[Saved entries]
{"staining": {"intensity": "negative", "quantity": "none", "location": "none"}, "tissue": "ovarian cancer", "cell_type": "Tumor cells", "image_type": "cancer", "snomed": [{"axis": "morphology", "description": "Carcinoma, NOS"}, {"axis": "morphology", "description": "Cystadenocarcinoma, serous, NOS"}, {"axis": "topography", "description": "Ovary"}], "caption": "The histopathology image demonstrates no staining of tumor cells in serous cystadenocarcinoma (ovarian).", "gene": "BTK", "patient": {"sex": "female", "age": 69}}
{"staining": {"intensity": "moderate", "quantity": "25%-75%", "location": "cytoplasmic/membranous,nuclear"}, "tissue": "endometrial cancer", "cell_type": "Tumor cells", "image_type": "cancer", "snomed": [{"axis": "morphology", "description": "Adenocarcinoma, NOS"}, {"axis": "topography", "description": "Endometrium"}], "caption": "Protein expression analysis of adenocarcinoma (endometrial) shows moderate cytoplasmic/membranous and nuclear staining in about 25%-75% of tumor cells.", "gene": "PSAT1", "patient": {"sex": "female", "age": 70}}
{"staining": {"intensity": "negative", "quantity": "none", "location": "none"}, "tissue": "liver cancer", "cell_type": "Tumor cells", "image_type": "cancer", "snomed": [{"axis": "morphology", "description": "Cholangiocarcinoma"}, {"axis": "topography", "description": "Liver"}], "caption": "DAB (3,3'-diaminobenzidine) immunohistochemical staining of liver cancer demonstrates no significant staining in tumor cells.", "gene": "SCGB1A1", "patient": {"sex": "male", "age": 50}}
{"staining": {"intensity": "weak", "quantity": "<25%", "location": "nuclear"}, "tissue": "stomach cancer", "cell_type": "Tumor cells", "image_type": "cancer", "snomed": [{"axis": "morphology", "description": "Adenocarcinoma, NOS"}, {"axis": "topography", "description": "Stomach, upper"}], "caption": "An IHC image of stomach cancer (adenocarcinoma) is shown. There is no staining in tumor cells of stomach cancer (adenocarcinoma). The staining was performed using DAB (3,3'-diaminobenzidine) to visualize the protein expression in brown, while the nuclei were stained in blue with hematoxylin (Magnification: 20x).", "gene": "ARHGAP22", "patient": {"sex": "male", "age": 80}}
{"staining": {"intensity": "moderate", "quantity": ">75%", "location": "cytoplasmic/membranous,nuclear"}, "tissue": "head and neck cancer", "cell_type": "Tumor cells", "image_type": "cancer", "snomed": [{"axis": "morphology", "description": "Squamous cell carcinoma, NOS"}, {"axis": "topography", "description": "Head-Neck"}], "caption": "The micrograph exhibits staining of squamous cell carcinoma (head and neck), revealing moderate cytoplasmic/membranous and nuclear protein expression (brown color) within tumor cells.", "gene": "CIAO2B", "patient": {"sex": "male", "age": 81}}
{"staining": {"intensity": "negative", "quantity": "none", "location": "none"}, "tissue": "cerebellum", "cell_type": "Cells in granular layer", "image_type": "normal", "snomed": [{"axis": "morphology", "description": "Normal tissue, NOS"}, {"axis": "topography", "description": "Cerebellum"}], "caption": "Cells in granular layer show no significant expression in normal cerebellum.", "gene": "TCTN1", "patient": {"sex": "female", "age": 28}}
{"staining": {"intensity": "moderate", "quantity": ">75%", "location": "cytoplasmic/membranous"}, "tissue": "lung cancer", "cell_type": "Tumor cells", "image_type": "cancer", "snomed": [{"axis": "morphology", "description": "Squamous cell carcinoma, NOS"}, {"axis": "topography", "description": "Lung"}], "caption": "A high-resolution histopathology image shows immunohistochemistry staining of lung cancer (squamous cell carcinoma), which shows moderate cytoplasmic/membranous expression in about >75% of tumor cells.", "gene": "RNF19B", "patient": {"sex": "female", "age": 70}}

### Task item:
Where a line of the data holds "brown", show that line.

### Solved problem:
{"staining": {"intensity": "weak", "quantity": "<25%", "location": "nuclear"}, "tissue": "stomach cancer", "cell_type": "Tumor cells", "image_type": "cancer", "snomed": [{"axis": "morphology", "description": "Adenocarcinoma, NOS"}, {"axis": "topography", "description": "Stomach, upper"}], "caption": "An IHC image of stomach cancer (adenocarcinoma) is shown. There is no staining in tumor cells of stomach cancer (adenocarcinoma). The staining was performed using DAB (3,3'-diaminobenzidine) to visualize the protein expression in brown, while the nuclei were stained in blue with hematoxylin (Magnification: 20x).", "gene": "ARHGAP22", "patient": {"sex": "male", "age": 80}}
{"staining": {"intensity": "moderate", "quantity": ">75%", "location": "cytoplasmic/membranous,nuclear"}, "tissue": "head and neck cancer", "cell_type": "Tumor cells", "image_type": "cancer", "snomed": [{"axis": "morphology", "description": "Squamous cell carcinoma, NOS"}, {"axis": "topography", "description": "Head-Neck"}], "caption": "The micrograph exhibits staining of squamous cell carcinoma (head and neck), revealing moderate cytoplasmic/membranous and nuclear protein expression (brown color) within tumor cells.", "gene": "CIAO2B", "patient": {"sex": "male", "age": 81}}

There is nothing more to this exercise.